Patrick Burnett, MD, PhD, FAAD, chief medical officer of Arcutis Biotherapeutics, speaks about disease manifestations, comorbidities, and other factors to consider in the management of psoriasis.
Understanding the unique aspects of each patient’s disease course in psoriasis is vital to effectively manage symptoms and create improved outcomes, said Patrick Burnett, MD, PhD, FAAD, chief medical officer of Arcutis Biotherapeutics.
What are some unmet needs in the holistic management of psoriasis?
So, when I hear that word, holistic management, as a dermatologist myself, I take a step back and I say—with this patient that's sitting in front of me, and every patient is unique—what is it that this patient needs? And what are the unique aspects of their disease? So, one area might be if a patient has psoriatic arthritis (PsA).
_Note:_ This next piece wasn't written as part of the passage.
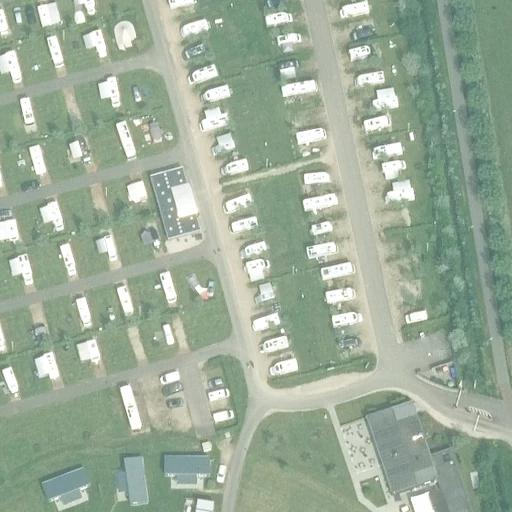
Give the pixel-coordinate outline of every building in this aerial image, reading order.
[(199,232),(181,171),(150,179),(168,241),(199,232)] [(412,405),(366,420),(391,497),(438,482),(441,490),(425,495),(430,511),(471,511),(451,451),(430,458),(412,405)] [(211,459),(164,459),(164,481),(211,481),(211,459)] [(142,461),(124,464),(131,509),(149,506),(142,461)] [(84,470),(41,486),(48,507),(91,492),(84,470)] [(213,511),(215,504),(197,501),(195,511),(213,511)]
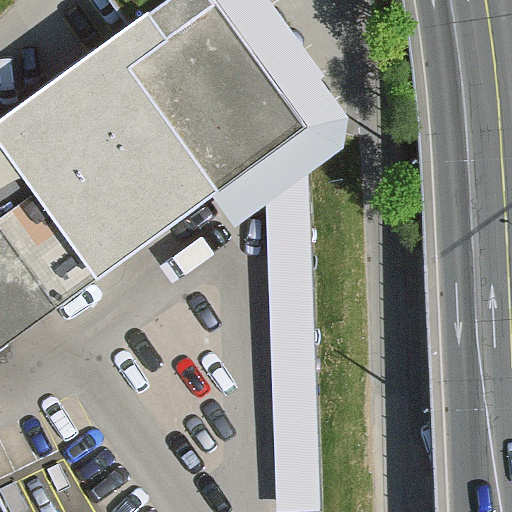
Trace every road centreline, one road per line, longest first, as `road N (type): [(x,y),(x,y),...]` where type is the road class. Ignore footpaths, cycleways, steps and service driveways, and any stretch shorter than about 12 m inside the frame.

If a patient has PsA, intertriginous disease, and they have typical chronic plaque psoriasis, then regardless of what's on their skin, that's a patient who is really going to need systemic treatment, because that's needed in order to treat their joint disease.
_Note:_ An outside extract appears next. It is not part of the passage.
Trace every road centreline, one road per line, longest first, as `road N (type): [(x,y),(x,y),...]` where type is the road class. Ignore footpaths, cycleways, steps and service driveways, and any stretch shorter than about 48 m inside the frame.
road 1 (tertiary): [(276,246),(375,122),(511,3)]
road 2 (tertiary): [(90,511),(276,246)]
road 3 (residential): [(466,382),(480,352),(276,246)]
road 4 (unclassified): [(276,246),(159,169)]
And, thankfully, that's a relatively small proportion of patients who have psoriasis overall, but it's something you certainly wouldn't want to overlook when taking care of that particular patient. Because if you just attack their skin, and get that 100% under control, but you ignore their joint disease, then you're not doing them a favor.
It's the same thing with patients who have intensive itch. If you clear their skin so it looks like they don't have much psoriasis, but they're still very symptomatic or if they have intertriginous disease, and this is something that I think we see very commonly right now, because of the lack of treatments that are appropriate to be used in skinfolds, because that's where steroids really have some serious challenges with regard to atrophy or local tolerability. If you attack the patient's normal elbow, knee psoriasis, but you don't address their intertriginous disease, then you're not really treating that patient.
As a doctor, you're kind of making yourself feel a little bit better. And the patient might look better when they come into the clinic, but if you're not getting it where it's impacting their quality of life, then I think you aren't really treating the whole patient.
So, I would say, in that aspect understanding some of these subgroups of patients with psoriasis that have either, in addition to knee and elbow chronic plaque psoriasis or other harder to treat forms, that we really need to make sure that we have treatments that can address those as well. And I would add scalp psoriasis to that group because scalp psoriasis is one area where a lot of treatments aren't able to provide efficacy. Those patients oftentimes will kind of prematurely be pushed into a systemic therapy, because they're not being able to be treated with topicals that are existing on the market right now and available to patients.